KOLOM ALINEA

Kabut Asap dan Kreativitas Sastra

Seni Budaya | Minggu, 08 November 2015 - 02:34 WIB

Beberapa waktu yang lalu, Provinsi Riau dilanda kabut asap. Papan Indeks Standar Pencemaran Udara (ISPU) yang tegak kokoh di beberapa wilayah di Pekanbaru, tidak beranjak dari level “sangat tidak sehat” dan “berbahaya”. Hal ini berarti tingkat kualitas udara dapat merugikan kesehatan (level sangat tidak sehat) dan sangat merugikan kesehatan (level berbahaya) pada populasi. ISPU ini ditetapkan berdasarkan lima pencemar udara, yaitu CO, SO2, NO2, dan Ozon permukaan (03), dan partikel debu (PM10).  

Peristiswa ini bukan untuk yang pertama kalinya terjadi. Ditengarai sudah tujuh belas atau delapan belas tahun kabut asap “rajin” mengunjungi provinsi ini. Tidak hanya Riau, beberapa provinsi lainnya, seperti Jambi, Sumatera Selatan, Kalimantan Barat, dan Kalimantan Tengah juga terdampak kabut asap. Bahkan, asap ini telah pula “mengunjungi” negera tetangga, Singapura dan Malaysia, yang mengakibatkan protes masyarakatnya terhadap Indonesia.

Baca Juga :Balai Bahasa Provinsi Riau Ingin Terus Berkolaborasi

Bencana kabut asap ini merupakan imbas kebakaran (pembakaran?) lahan atau hutan. Akibat yang ditimbulkannya tidak main-main. Ribuan lahan/hutan musnah dan tentu saja beserta habitat tumbuhan dan binatang di dalamnya. Tidak itu saja, kabut asap (yang dikenal oleh orang Melayu dengan istilah jerebu) telah mengakibatkan ribuan orang terkena penyakit, mulai dari Infeksi Saluran Pernapasan Atas (ISPA), penyakit mata, sampai penyakit kulit. Dikhawatirkan pula, dampak jangka panjang dari kabut asap ini bagi kesehatan adalah kanker paru-paru. Dampak lainnya, penerbangan ke dan dari Pekanbaru lumpuh. Bisnis kacau. Anak-anak sekolah diliburkan tanpa tahu kapan dapat kembali ke sekolah secara normal.

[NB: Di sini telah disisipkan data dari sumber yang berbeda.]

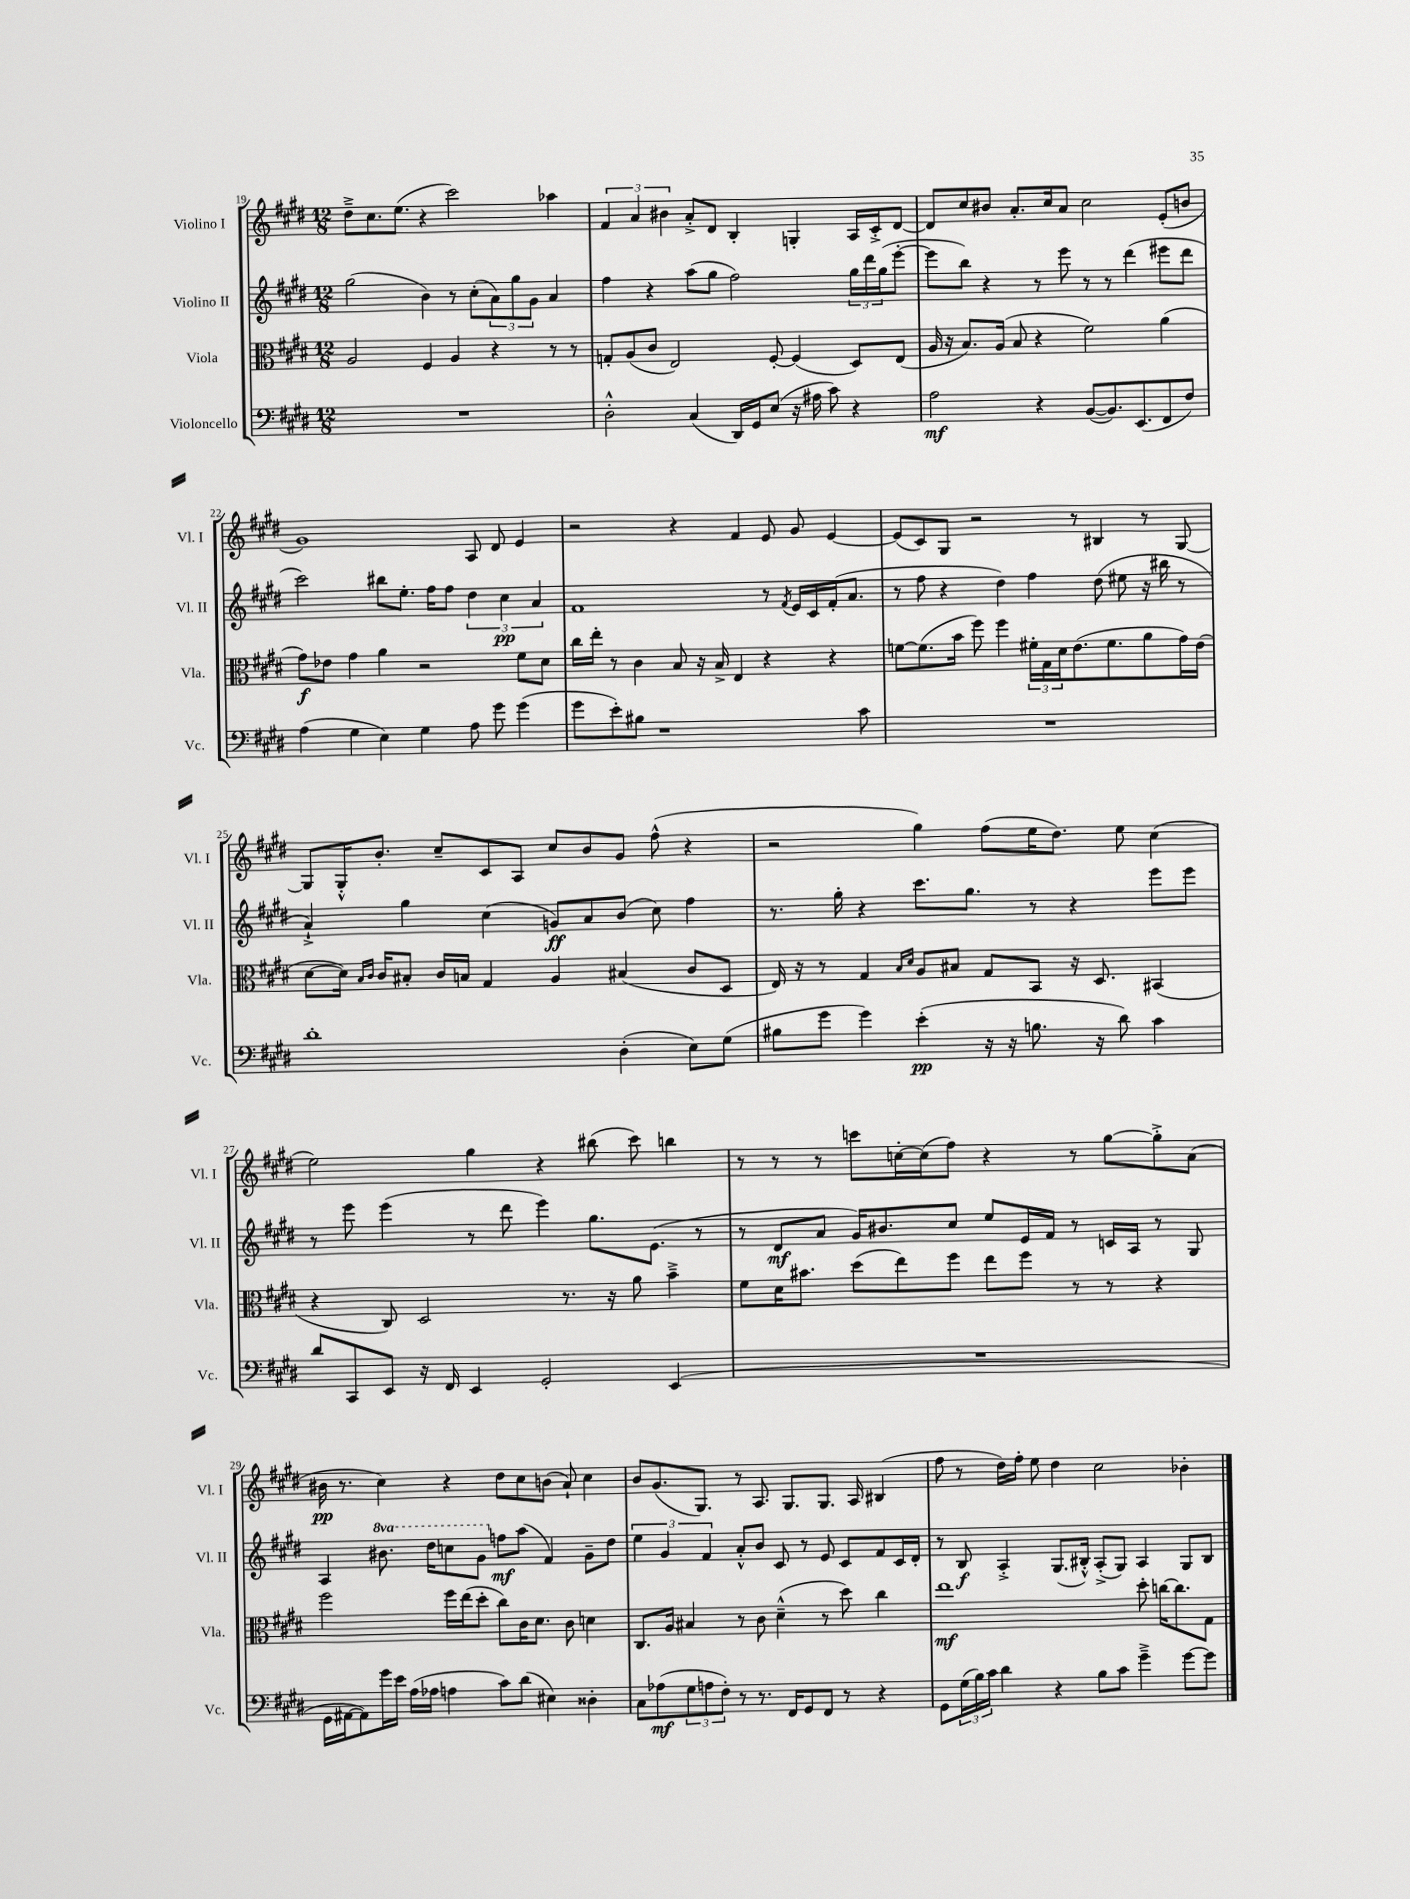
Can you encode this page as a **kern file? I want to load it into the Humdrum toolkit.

**kern	**kern	**kern	**kern
*staff4	*staff3	*staff2	*staff1
*clefF4	*clefC3	*clefG2	*clefG2
*k[f#c#g#d#]	*k[f#c#g#d#]	*k[f#c#g#d#]	*k[f#c#g#d#]
*M12/8	*M12/8	*M12/8	*M12/8
1.r	2A	(2gg#	8dd#~^
.	.	.	8.cc#
.	.	.	(8.ee
.	4F#	4b)	4r
.	4A	8r	2ccc#)
.	.	(8cc#'	.
.	4r	12a)	.
.	.	12gg#	.
.	.	12g#	.
.	8r	4a	4aa-
.	8r	.	.
=	=	=	=
2D#'^^	8G'	4ff#	6f#
.	(8A	.	.
.	.	.	6a
.	8c#	4r	.
.	.	.	6b#
.	2E)	.	.
(4C#	.	(8aa	8a'^
.	.	8gg#	8d#
16DD#)	.	2ff#)	4B'
16GG#	.	.	.
(8E	[8F#'	.	.
16r	(4F#]	.	4G'
16A#	.	.	.
8c#)	.	.	.
4r	8D#)	24gg#	16A
.	.	24ddd#	.
.	.	.	16c#'^
.	.	(24gg#	.
.	(8E	[8eee'	[8d#
=	=	=	=
2A	16A	8eee]	8d#]
.	16r	.	.
.	8.B)	8bb)	8cc#
.	.	4r	8b#
.	(16A	.	.
.	8B	.	8.a'
4r	4r	8r	.
.	.	.	16cc#
.	.	8eee	8a
([8BB	2f#)	8r	2cc#
8.BB])	.	8r	.
.	.	(4ddd#	.
(8.EE	.	.	.
8FF#	(4a	8eee#	(8e'
8F#)	.	8ddd#	8b
=	=	=	=
(4A	8g#)	2ccc#)	1g#)
.	8e-	.	.
4G#	4g#	.	.
4E)	4a	8bb#	.
.	.	8.ee'	.
4G#	2r	.	.
.	.	16ff#	.
.	.	8ff#	.
8A	.	6dd#	8A
8g#	.	.	8d#
.	.	6cc#	.
(4g#	8f#	.	4e
.	.	6a	.
.	8d#	.	.
=	=	=	=
8g#	16cc#	1f#	2r
.	16ee'	.	.
8e')	8r	.	.
8B#	4c#	.	.
1r	.	.	.
.	8B	.	4r
.	16r	.	.
.	16B^	.	.
.	4E	.	4f#
.	4r	8r	8e
.	.	8qf#	.
.	.	16e	8g#
.	.	16c#	.
.	4r	(16f#'	[4e
.	.	8.a	.
8c#	.	.	.
=	=	=	=
1.r	[8f	8r	(8e]
.	(8.f]	8ff#	8c#)
.	.	4r	8G#
.	16b	.	.
.	8ff#)	.	2r
.	4ff#	4dd#)	.
.	24f#'	4ff#	.
.	24G#	.	.
.	24d#	.	.
.	(8.e	.	8r
.	.	(8dd#	4B#
.	8.f#	.	.
.	.	8ee#	.
.	8a	16r	8r
.	.	16bb#	.
.	16g#)	8r	[8G#
.	(16e	.	.
=	=	=	=
1d#'	[8d#	4a`^)	8G#]
.	16d#])	.	16G#'^^
.	16qqB	.	.
.	16qqc#	.	.
.	16c#	.	8.b'
.	8B#'	4gg#	.
.	16c#	.	8cc#~
.	16B	.	.
.	4G#	(4cc#	8c#
.	.	.	8A
.	4A	8g)	8cc#
.	.	8a	8b
(4D#'	(4B#	(8b	8g#
.	.	8cc#)	(8ff#^^
8E)	8c#	4ff#	4r
(8G#	8D#	.	.
=	=	=	=
8B#	16E)	8.r	2r
.	16r	.	.
8g#	8r	.	.
.	.	16gg#'	.
4g#)	4G#	4r	.
.	16qqB	.	.
.	16qqd#	.	.
(4e'	8A	8.ccc#	4gg#)
.	8B#	.	.
.	.	8.gg#	.
16r	8G#	.	(8ff#
16r	.	.	.
8.B	8BB	8r	16ee
.	.	.	8.dd#)
.	16r	4r	.
16r	8.D#	.	.
8d#)	.	.	8ee
4c#	(4BB#	8eee	(4cc#
.	.	8eee	.
=	=	=	=
8d#	4r	8r	2ee)
8CC#	.	8eee	.
8EE	8C#)	(4eee	.
16r	2D#	.	.
16FF#	.	.	.
4EE	.	8r	4gg#
.	.	8ddd#	.
2GG#'	.	4eee)	4r
.	8.r	.	.
.	.	8.gg#	(8bb#
.	16r	.	.
.	8a	.	8ccc#)
.	.	(8.e	.
(4EE	4b~^	.	4bb
.	.	8r	.
=	=	=	=
1.r	8f#	8r	8r
.	16d#	8d#	8r
.	8.b#	.	.
.	.	8a	8r
.	(8dd#	16g#)	8ccc
.	.	8.b#	.
.	8ee)	.	[16cc'
.	.	.	(16cc]
.	8ff#	8cc#	8ff#)
.	8ee	8ee	4r
.	8ff#	16e	.
.	.	16f#	.
.	8r	8r	8r
.	8r	16c	[8gg#
.	.	16A	.
.	4r	8r	8gg#'^]
.	.	8G#	(8a
=	=	=	=
16GG#	2ff#	4A	16b#
[16AA#	.	.	8.r
8AA#])	.	.	.
16g#	.	8.bb#	4cc#)
16e	.	.	.
(16A	.	.	.
16A-	.	16ddd#	.
4A	16ff#	8ccc	4r
.	(16ee	.	.
.	8dd#'	8gg#	.
8c#)	8cc#)	8ff	8dd#
(8d#	16c#	(8aa	8cc#
.	8.d#	.	.
4E#)	.	4f#)	(8b
.	8c#	.	8a`)
4D##'	4d	8g#~	4cc#
.	.	8dd#	.
=	=	=	=
8C#	8.C#	6ee	8b
(8A-	.	.	(8.g#
.	.	6g#	.
.	16A	.	.
12G#	4B#	.	.
.	.	.	8.G#)
12A	.	6f#	.
12F#')	.	.	.
8r	8r	8a'^^	8r
8.r	8c#	8b	8.A
.	(4d#~^^	8c#	.
16FF#	.	.	8.G#
8GG#	.	8r	.
8FF#	8r	8e	8.G#
8r	8dd#)	8c#	.
.	.	.	16A
4r	4cc#	8f#	(4B#
.	.	16c#	.
.	.	16d#'	.
=	=	=	=
8GG#	1ee	8r	8ff#
(24G#	.	8B	8r
24B)	.	.	.
24c#	.	.	.
4d#	.	4A'^	16dd#)
.	.	.	16ff#'
.	.	.	8ee
4r	.	(8.G#	4dd#
.	.	16B#'^^)	.
8B	.	(8A'^	2cc#
8c#	.	8G#)	.
4g#~^	8dd#'	4A	.
.	[16cc	.	.
.	8.cc]	.	.
[8g#	.	8G#	4b-'
8g#]	8G#	8B#	.
==	==	==	==
*-	*-	*-	*-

Di dalam Kamus Besar Bahasa Indonesia, kabut bermakna ‘kelam; suram; tidak nyata;  awan lembap yang melayang di dekat permukaan tanah; dan uap air sebagai hasil kondensasi yang masih dekat dengan tanah yang terjadi karena peristiwa pemanasan atau pendinginan udara, biasanya menyebabkan jarak pandang di permukaan bumi berkurang.’ Kata asap  didefinisikan sebagai ‘uap yang dapat dilihat sebagai hasil pembakaran’. Adapun kabut asap dijelaskan sebagai ‘campuran antara kabut dan asap.’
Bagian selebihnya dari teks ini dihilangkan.